Neuromovement® and tbi/stroke

 
 
Tessa Thompson, a practitioner based in Indiana, works with Nadia in St. Louis.

A person has a stroke, or suffers another form of serious brain injury. How can we best help them regain function? To answer that question, we first have to understand how the brain operates when it is functioning well. 

How does the brain perform the functions of our daily life?

 Whether it's eating, sitting, standing, or walking the brain organizes an incredible amount of information to do even the most basic tasks.  A “simple” action like standing up requires the contraction and release of multiple groups of muscles with precise timing to perform the intended action. It’s a symphony of movement organized by the brain, made possible only because of the incredible density of neural connections, created primarily in childhood. 

How are neural connections formed?

The neural connections needed to perform these functions of movement, cognition, and speech do not come prepackaged in the brain. They are formed by experience over a person’s lifetime, though much of the work is done in the first few years of life. Every experience a baby has - lifting an arm, kicking a leg, turning towards a sound - gives the brain information that allows it to create and further refine the neural map representing the different parts of the body and how those parts relate to one another. The more detailed that map becomes, the more complex the functions that the brain can perform. 

How does brain injury or stroke affect those neural connections?

 When there is a brain insult due to injury or stroke, neural connections are often damaged and/or lost.
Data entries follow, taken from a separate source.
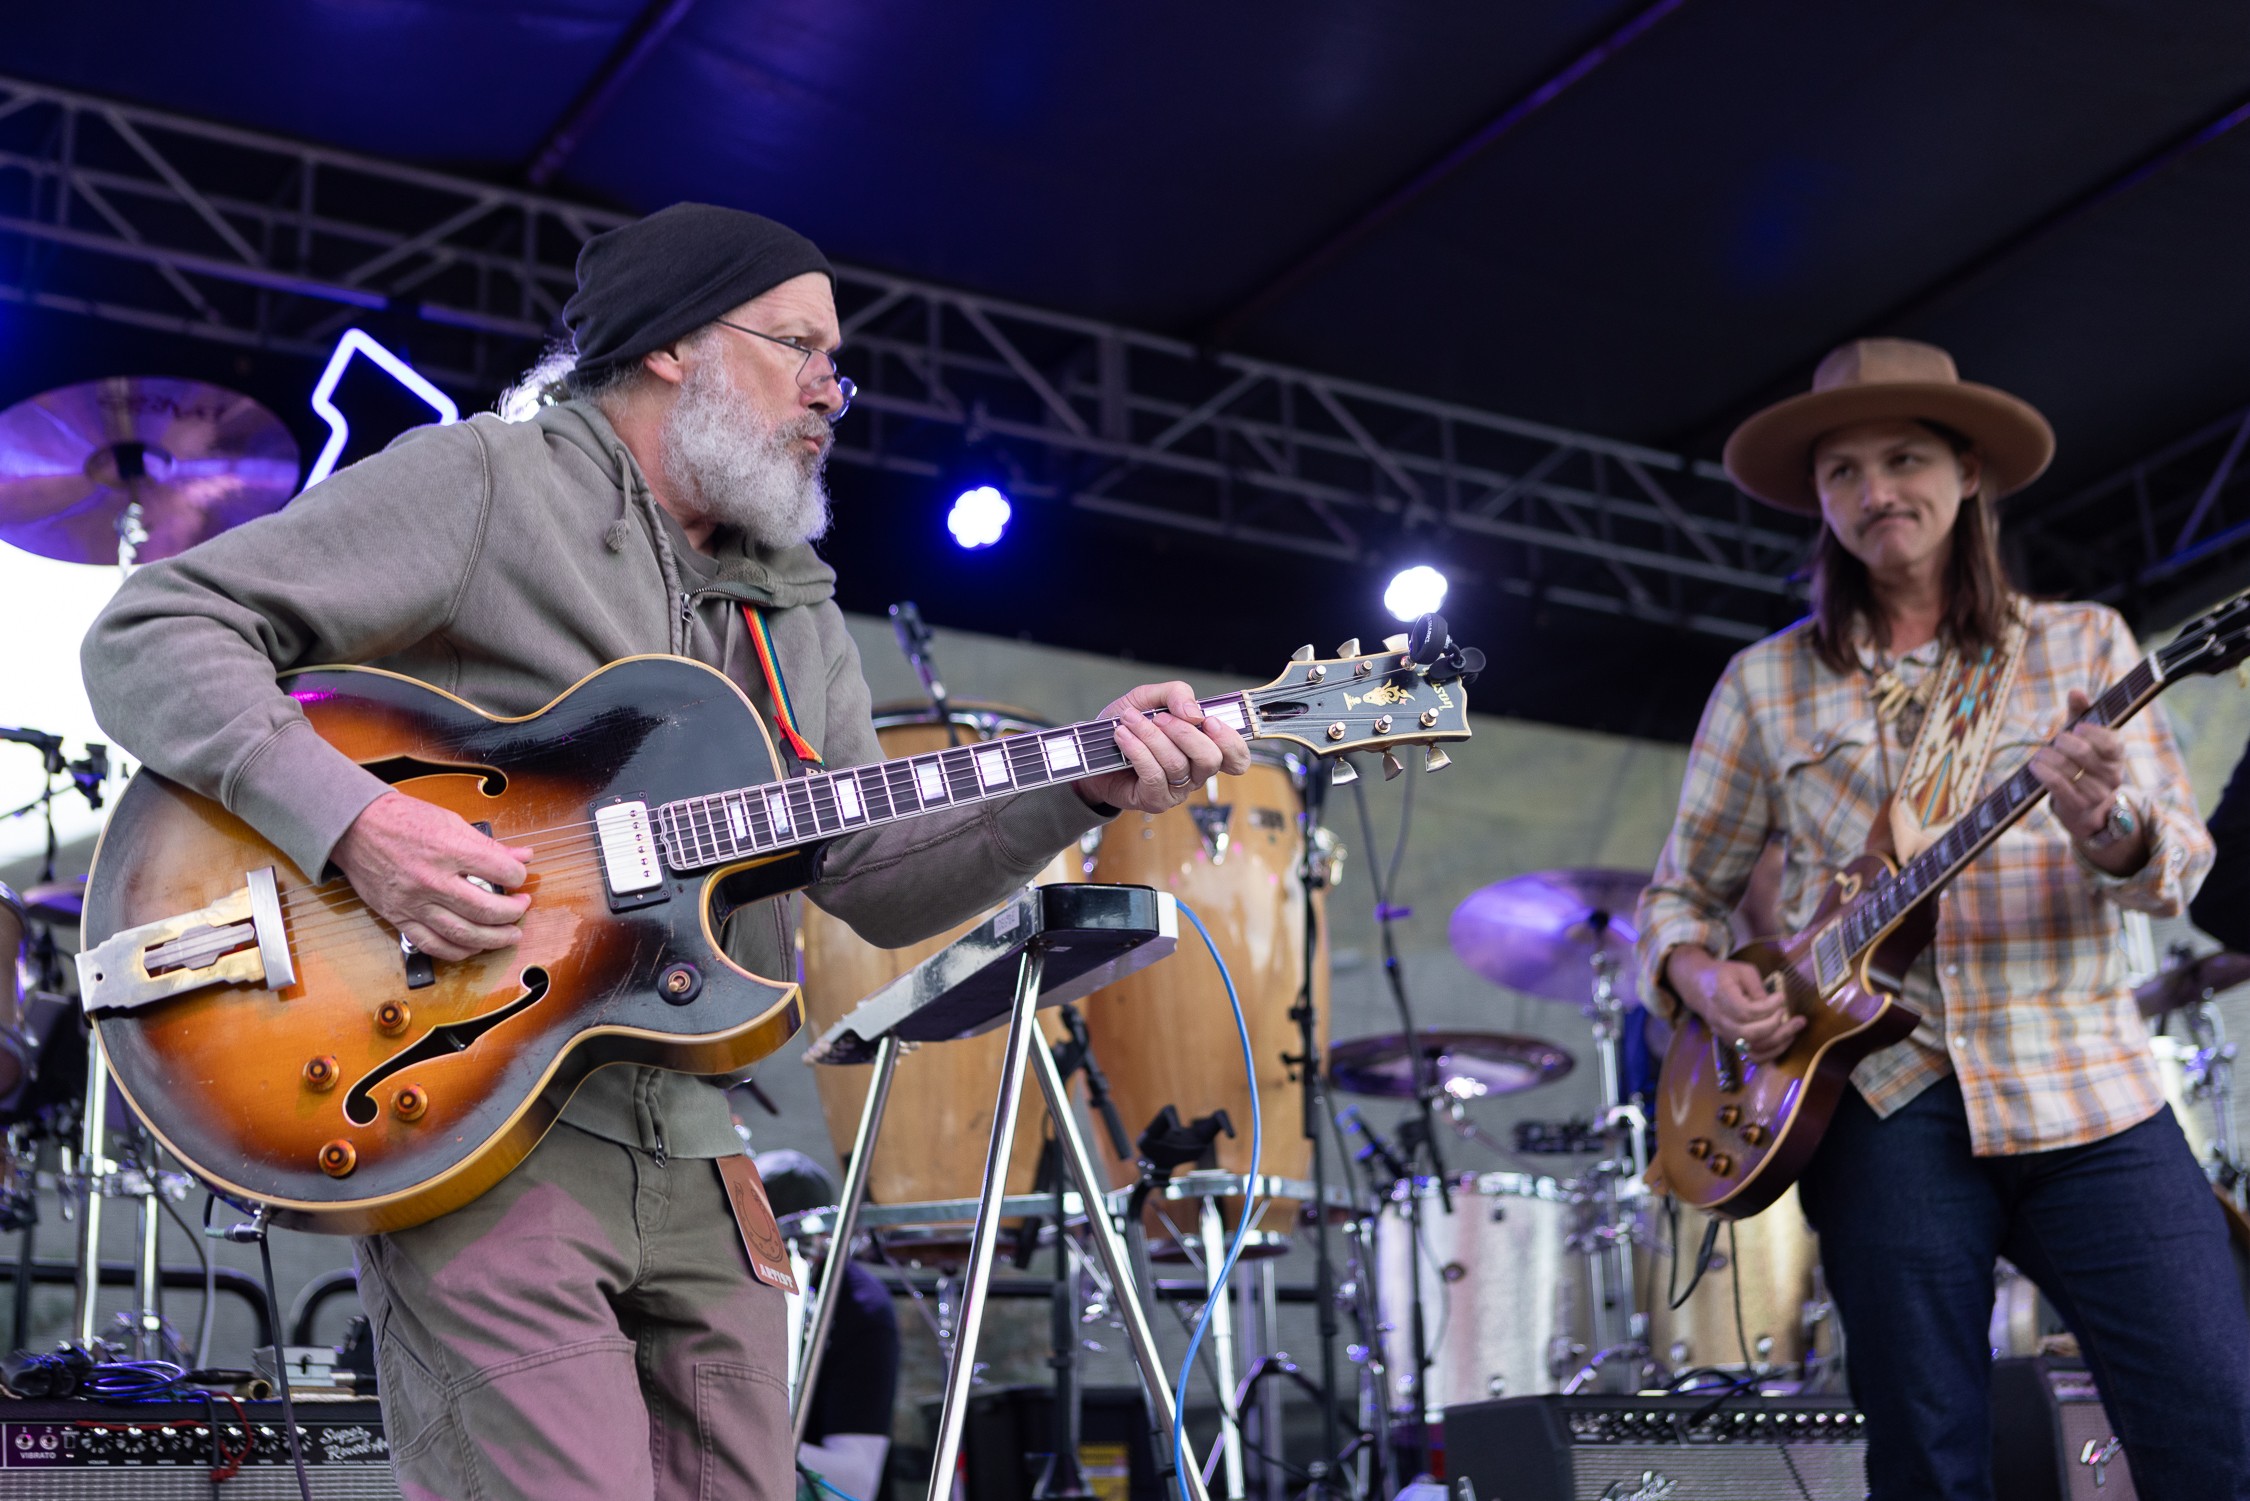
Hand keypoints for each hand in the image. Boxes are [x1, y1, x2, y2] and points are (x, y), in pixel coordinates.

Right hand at [331, 791, 533, 960]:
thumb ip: (488, 844)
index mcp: (448, 849)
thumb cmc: (401, 820)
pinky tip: (474, 946)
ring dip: (494, 939)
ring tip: (510, 934)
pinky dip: (459, 951)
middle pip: (486, 909)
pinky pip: (433, 945)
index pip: (501, 870)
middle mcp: (432, 880)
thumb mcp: (450, 821)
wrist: (354, 828)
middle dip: (513, 913)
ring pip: (463, 934)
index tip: (519, 875)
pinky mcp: (399, 917)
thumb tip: (523, 856)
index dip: (518, 875)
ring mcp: (414, 903)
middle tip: (521, 908)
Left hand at [1074, 681, 1252, 814]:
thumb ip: (1175, 695)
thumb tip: (1194, 712)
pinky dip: (1137, 750)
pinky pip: (1153, 774)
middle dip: (1185, 733)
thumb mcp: (1150, 698)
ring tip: (1129, 720)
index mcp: (1204, 749)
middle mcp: (1196, 773)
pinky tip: (1123, 735)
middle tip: (1159, 717)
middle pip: (1210, 759)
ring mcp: (1177, 790)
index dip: (1231, 741)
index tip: (1209, 722)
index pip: (1237, 757)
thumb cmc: (1127, 724)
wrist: (1091, 751)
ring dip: (1151, 736)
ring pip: (1177, 764)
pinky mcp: (1154, 800)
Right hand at [1663, 946, 1802, 1062]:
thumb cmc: (1722, 974)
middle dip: (1778, 1027)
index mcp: (1721, 997)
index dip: (1768, 1007)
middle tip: (1795, 1016)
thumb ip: (1757, 987)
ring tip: (1796, 1028)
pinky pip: (1752, 1057)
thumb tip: (1774, 1005)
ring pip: (1752, 1049)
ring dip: (1779, 1041)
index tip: (1781, 997)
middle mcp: (1720, 1020)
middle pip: (1750, 1034)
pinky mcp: (1731, 1043)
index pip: (1746, 1011)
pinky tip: (1785, 1041)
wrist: (1697, 986)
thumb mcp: (1741, 970)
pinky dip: (1771, 1053)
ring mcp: (1724, 1035)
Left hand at [2028, 688, 2143, 870]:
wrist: (2082, 803)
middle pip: (2084, 753)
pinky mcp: (2079, 806)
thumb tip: (2076, 691)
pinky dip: (2043, 773)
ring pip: (2069, 770)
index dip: (2091, 732)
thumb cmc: (2080, 759)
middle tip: (2054, 741)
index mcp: (2117, 753)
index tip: (2075, 727)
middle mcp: (2113, 774)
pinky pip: (2058, 785)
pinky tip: (2034, 765)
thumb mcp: (2082, 735)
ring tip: (2040, 754)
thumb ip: (2080, 713)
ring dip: (2048, 758)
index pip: (2109, 741)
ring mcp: (2098, 793)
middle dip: (2063, 743)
The neural map that the brain relied on to formulate and execute movement is now incomplete. This is why a stroke survivor might remember moving their arm but not be able to do the movement easily or even at all - some of the “pieces” involved in performing that action are missing.  

How can new neural connections be formed?

 Based on our current understanding of the science of neuroplasticity, we know that at any point in a person’s life new neural connections can be made. Neural connections that are lost due to injury have the potential to be mapped again.  The process of doing so is the same as it was in infancy - the brain’s attention to the experience of slow, gentle, and varied movement. 

A NeuroMovement® practitioner looks at movement from the perspective of the brain.  The practitioner is trained in detecting possible holes in the neural map and facilitating new movement possibilities to generate new neural connections.  Through careful observation, the practitioner determines what distinctions and relationships have been affected or lost, and uses gentle and varied movement to give the brain the information it needs to re-create those connections.

What sets NeuroMovement® apart from other interventions is the level of detail with which the practitioner operates. For example, exercises such as simply lifting a stroke-affected arm again and again in an attempt to regain function are not going to give the brain new or useful information - the movement is too complex, and there are too many potential missing connections. A practitioner focuses on smaller details - for example, how does the shoulder move relative to the ribs? Does the pelvis automatically shift weight to maintain balance as the arm is moved away from the body? - and works to form those individual connections. When those holes are “filled in”, the more complex action of lifting an arm becomes much easier. It is in this way that the practitioner guides the student through forming an increasing number of neural connections, over time allowing for easier movement at a greater degree of complexity and increased level of functioning.